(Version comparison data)
►
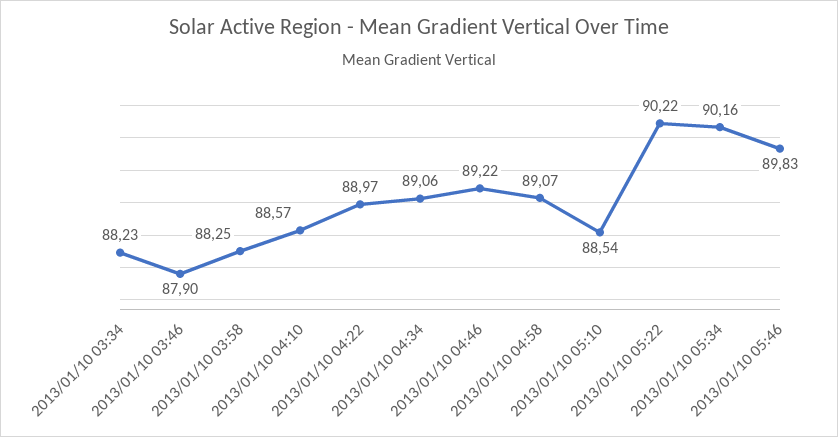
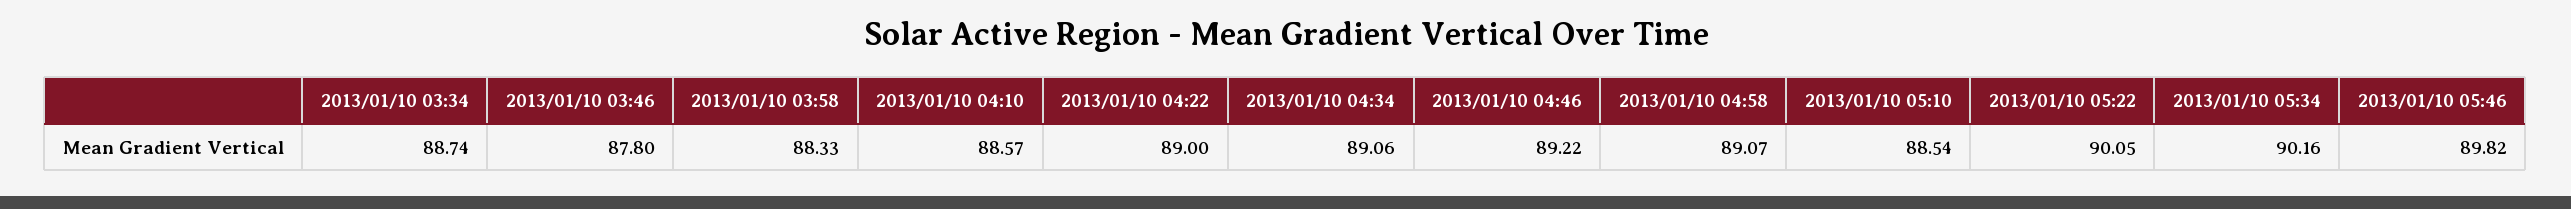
2013/01/10 03:34: 88.23 -> 88.74
2013/01/10 03:46: 87.9 -> 87.8
2013/01/10 03:58: 88.25 -> 88.33
2013/01/10 04:22: 88.97 -> 89
2013/01/10 05:22: 90.22 -> 90.05
2013/01/10 05:46: 89.83 -> 89.82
◄
◆ WHAT TO WORK ON: Transcribe each entry above character for character, omitting pictures.

◆ RESULT OF THIS TASK:
2013/01/10 03:34: 88.23 -> 88.74
2013/01/10 03:46: 87.9 -> 87.8
2013/01/10 03:58: 88.25 -> 88.33
2013/01/10 04:22: 88.97 -> 89
2013/01/10 05:22: 90.22 -> 90.05
2013/01/10 05:46: 89.83 -> 89.82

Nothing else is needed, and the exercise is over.